━━ EXTRACT ━━

Thursday 29 March 2007

this is the story of the girl who could drink only tears

Where's the percentage in wishful thinking?
Rain in the doorway and a night
of drinking

with the falling patter on a dirty cup left
outside, nothing astonishing blazed across its side,
just an old advert
for an old chocolate bar
in faded type.

Dinner etiquette,
a two headed boy with a flittering fastening shyness
flowing round him, slicing through the
silence in the room, with no shadow anymore - just a bear
and his loss.

Devestating derivative ditties which the big bad beautiful you
have created in a room just for two.
Cold eyes baby, and there's
a saxophone solo playing just for you,
with a cup full of dregs and a bed full of
thoughts of

transistions
of us from our past to our memories.
How strange it is to be a stranger to you,
no longer sounding the only alarm that you sleep for.
The midnight sun hides all your hopes.

Wednesday 28 March 2007

our ashes will fly from the aeroplane over the sea

"my conclusion this summer
was there was much too much rain
so i ran off on thursday
with a dance troupe from spain
where wine, dance and music
is the name of the game
from bilbao to madrid
my mind ain't been the same"

heh - was listening to radio 6 and they were playing a studio session of 'Freckles' by Gorky's Zygotic Mynchi. I love it when you're reminded of songs you were one mad about. Is fun to get reacquainted with old things like that.

oh - i'm really not up to scratch on poetry at all but i've been making a bit of an effort lately and i'm kinda getting into some of it. picked up a compedium of Larkin's books and been reading 'The North Ship' on the tube and it's really awesome stuff - i mean i'd obviously heard of 'they fuck you up...' (just looked up the proper title which is apparently 'This Be The Verse') but i don't think i'd read much else. Heh - apparently he's influenced by Thomas Hardy - I've still not forgiven him the ending of Tess or Mayor of Casterbridge. May see if his poetry is any less suicide inspiring.

anyway is cool innit? discovering stuff you really like that you'd previously not been a fan of - kinda like chutney, red wine and whisky (not all at the same time...) - used to hate them but now love 'em

oh and the perfect nightcap - a glass of whisky and a granny smiths - i dunno why but it works superbly together - something to do with the peatiness of the whisky and the acidity of the apple maybe???

and no i'm not currently enjoying either of the above. alas and alack etc.

"The northern sky rose high and black
Over the proud unfruitful sea,
East and west the ships came back
Happily or unhappily:

But the third went wide and far
Into an unforgiving sea
Under a fire-spilling star,
And it was rigged for a long journey."

━━━
━━ PROVIDED MATERIAL ━━

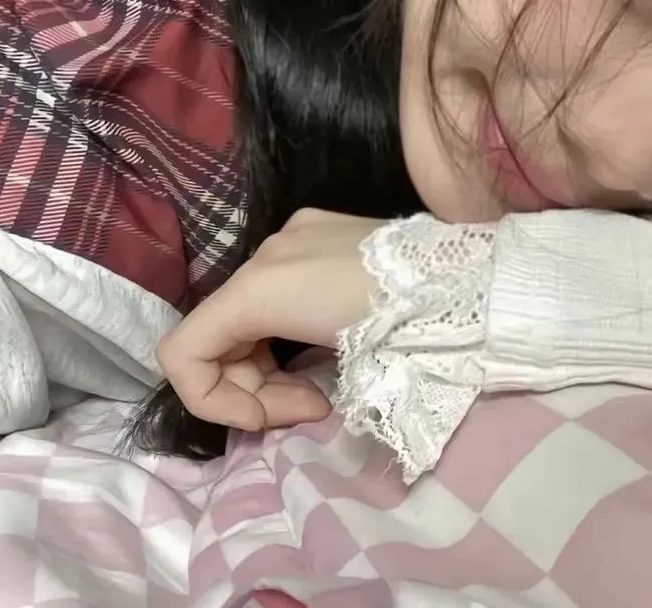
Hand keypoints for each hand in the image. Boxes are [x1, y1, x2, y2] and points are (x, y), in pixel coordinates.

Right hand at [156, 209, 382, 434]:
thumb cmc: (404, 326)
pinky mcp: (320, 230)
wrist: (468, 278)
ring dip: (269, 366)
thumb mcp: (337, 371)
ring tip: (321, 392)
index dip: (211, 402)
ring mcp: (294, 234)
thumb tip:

━━━
━━ PROVIDED MATERIAL ━━

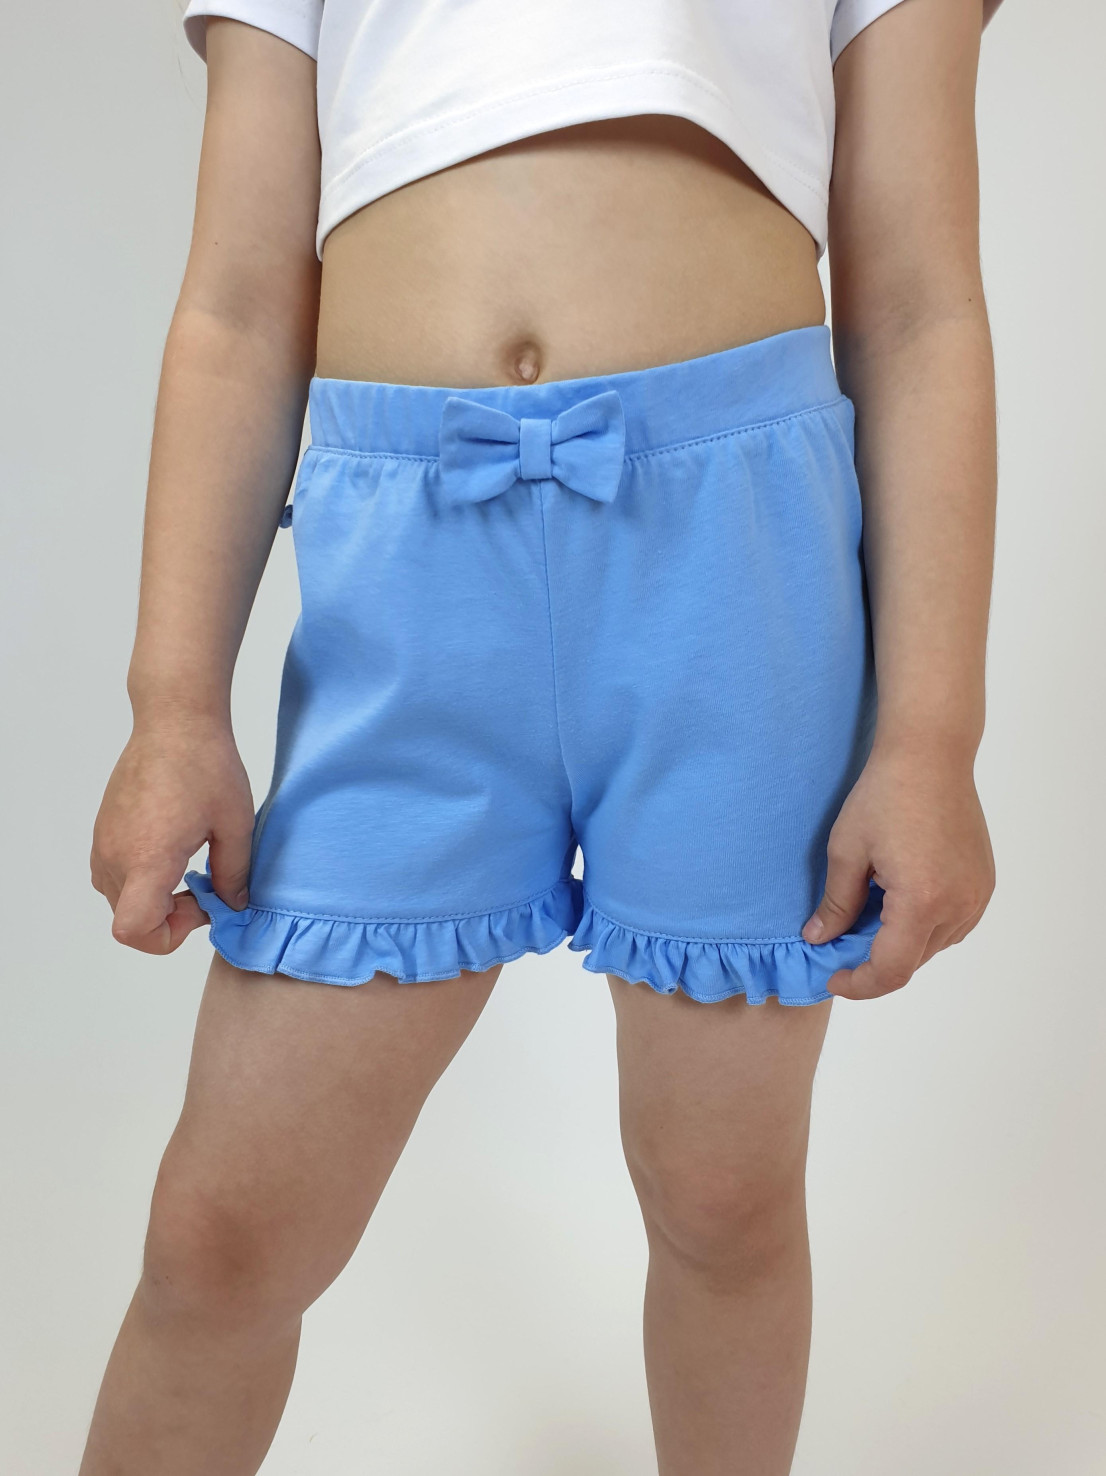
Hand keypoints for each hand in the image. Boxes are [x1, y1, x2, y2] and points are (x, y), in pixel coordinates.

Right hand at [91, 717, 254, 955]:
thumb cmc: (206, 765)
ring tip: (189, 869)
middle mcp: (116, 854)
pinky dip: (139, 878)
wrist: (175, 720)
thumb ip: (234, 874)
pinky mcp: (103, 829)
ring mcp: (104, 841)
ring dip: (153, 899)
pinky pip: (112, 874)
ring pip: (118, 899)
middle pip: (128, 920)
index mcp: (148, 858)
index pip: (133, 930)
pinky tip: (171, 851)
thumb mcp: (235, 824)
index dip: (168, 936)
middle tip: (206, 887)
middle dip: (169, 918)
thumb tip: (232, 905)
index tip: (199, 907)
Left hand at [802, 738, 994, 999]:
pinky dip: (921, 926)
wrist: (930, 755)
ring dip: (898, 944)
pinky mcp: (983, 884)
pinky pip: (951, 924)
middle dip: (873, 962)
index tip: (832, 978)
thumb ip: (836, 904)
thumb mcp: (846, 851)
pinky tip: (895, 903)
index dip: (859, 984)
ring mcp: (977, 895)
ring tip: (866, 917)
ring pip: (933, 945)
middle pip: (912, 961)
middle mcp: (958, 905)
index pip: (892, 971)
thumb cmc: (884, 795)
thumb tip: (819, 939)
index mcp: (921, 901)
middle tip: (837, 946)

━━━
━━ PROVIDED MATERIAL ━━

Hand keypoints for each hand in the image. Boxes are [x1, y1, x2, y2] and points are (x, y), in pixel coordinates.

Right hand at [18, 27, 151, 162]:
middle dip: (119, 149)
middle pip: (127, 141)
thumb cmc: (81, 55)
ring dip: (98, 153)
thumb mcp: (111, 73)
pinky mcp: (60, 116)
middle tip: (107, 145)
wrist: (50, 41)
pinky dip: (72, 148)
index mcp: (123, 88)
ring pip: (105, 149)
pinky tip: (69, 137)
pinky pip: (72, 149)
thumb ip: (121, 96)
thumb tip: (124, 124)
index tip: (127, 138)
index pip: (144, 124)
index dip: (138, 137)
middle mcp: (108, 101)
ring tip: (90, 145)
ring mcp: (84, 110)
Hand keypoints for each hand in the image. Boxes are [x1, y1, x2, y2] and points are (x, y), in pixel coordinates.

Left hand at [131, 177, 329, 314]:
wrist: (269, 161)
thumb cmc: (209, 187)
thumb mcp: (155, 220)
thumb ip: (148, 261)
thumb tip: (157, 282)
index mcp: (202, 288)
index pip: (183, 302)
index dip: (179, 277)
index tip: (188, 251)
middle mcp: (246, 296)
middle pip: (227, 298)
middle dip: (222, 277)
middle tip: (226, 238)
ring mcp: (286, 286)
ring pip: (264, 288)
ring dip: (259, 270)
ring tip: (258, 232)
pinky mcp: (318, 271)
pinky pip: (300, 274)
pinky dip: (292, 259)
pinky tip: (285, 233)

━━━

#### PROBLEM 1:
Reproduce the portion of the blog posts that opens with the words containing "with the falling" and closes with "in faded type.".
#### PROBLEM 2:
From the blog posts, list every work by Larkin or Thomas Hardy that is mentioned by title.

#### EXERCISE OUTPUT 1:
with the falling patter on a dirty cup left
outside, nothing astonishing blazed across its side,
just an old advert
for an old chocolate bar
in faded type.

#### EXERCISE OUTPUT 2:
- The North Ship (Larkin)
- This Be The Verse (Larkin)
- Tess (Hardy)
- Mayor of Casterbridge (Hardy)